According to a statement CareFirst issued Wednesday, attackers gained access to names, birth dates, email addresses and insurance identification numbers. The company said the database did not include Social Security or credit card numbers, passwords or medical information. Nevertheless, CareFirst is offering credit monitoring and identity theft protection for two years.
Nobody is officially pointing fingers at the parties thought to be responsible for this latest health industry breach, but there are clues implicating the same state-sponsored actors from China thought to be involved in the Anthem and Premera attacks.
As I noted in this Feb. 9, 2015 story, Anthem was breached not long after a malware campaign was erected that mimicked Anthem’s domain names at the time of the breach. Prior to its official name change at the end of 2014, Anthem was known as Wellpoint.

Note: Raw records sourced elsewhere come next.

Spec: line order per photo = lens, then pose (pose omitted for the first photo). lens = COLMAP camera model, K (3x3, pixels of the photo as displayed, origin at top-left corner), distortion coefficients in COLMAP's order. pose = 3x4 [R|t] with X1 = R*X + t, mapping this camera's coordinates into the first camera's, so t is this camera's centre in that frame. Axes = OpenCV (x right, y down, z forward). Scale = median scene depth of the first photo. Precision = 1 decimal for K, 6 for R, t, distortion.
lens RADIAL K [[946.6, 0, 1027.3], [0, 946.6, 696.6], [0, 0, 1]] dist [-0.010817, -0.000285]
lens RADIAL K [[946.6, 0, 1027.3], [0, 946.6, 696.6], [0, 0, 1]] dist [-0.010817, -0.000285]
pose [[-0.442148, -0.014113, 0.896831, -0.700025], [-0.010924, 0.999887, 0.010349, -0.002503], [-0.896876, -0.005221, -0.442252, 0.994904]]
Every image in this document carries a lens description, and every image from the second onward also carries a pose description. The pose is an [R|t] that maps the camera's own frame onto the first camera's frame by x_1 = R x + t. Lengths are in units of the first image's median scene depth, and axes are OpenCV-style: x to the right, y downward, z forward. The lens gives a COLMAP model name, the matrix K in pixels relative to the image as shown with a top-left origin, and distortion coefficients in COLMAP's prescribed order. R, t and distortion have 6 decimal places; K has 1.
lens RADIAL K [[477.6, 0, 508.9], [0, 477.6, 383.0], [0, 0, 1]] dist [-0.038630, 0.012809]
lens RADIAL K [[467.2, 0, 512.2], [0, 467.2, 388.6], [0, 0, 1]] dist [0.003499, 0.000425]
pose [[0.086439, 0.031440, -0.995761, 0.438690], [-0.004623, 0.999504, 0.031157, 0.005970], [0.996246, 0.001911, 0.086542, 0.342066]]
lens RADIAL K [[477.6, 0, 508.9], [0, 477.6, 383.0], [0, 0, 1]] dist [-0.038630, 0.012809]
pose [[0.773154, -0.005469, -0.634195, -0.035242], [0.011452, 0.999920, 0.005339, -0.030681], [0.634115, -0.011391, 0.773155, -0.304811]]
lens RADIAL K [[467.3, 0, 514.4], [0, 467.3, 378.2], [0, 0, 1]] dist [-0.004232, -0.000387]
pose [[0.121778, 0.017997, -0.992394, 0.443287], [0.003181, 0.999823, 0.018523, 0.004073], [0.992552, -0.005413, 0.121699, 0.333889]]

Security researchers at cybersecurity firm ThreatConnect Inc. had uncovered a series of subdomains for we11point[dot]com (note the “L’s” in the domain were replaced by the numeral “1”) — including myhr.we11point[dot]com and hrsolutions.we11point[dot]com.
ThreatConnect also found that the domains were registered in April 2014 (approximately the time that the Anthem breach began), and that the domains were used in conjunction with malware designed to mimic a software tool that many organizations commonly use to allow employees remote access to internal networks.
On Feb. 27, 2015, ThreatConnect published more information tying the same threat actors and modus operandi to a domain called “prennera[dot]com” (notice the use of the double “n” there to mimic the letter “m”).
“It is believed that the prennera[dot]com domain may have been impersonating the Healthcare provider Premera Blue Cross, where the attackers used the same character replacement technique by replacing the ‘m’ with two ‘n’ characters within the faux domain, the same technique that would be seen five months later with the we11point[dot]com command and control infrastructure,” ThreatConnect observed in a February 2015 blog post.
Turns out, the same bulk registrant in China that registered the phony Premera and Anthem domains in April 2014 also registered two Carefirst look-alike domains — careflrst[dot]com (the “i” replaced with an “L”) and caref1rst[dot]com (the “i” replaced with the number “1”).
Additionally, ThreatConnect has unearthed evidence showing the same tactics were used on EmpireB1ue.com (note the “L” replaced with a number “1”), a domain registered April 11, 2014 (the same day as the phony Carefirst domains). EmpireBlue BlueCross BlueShield was one of the organizations impacted by the Anthem breach.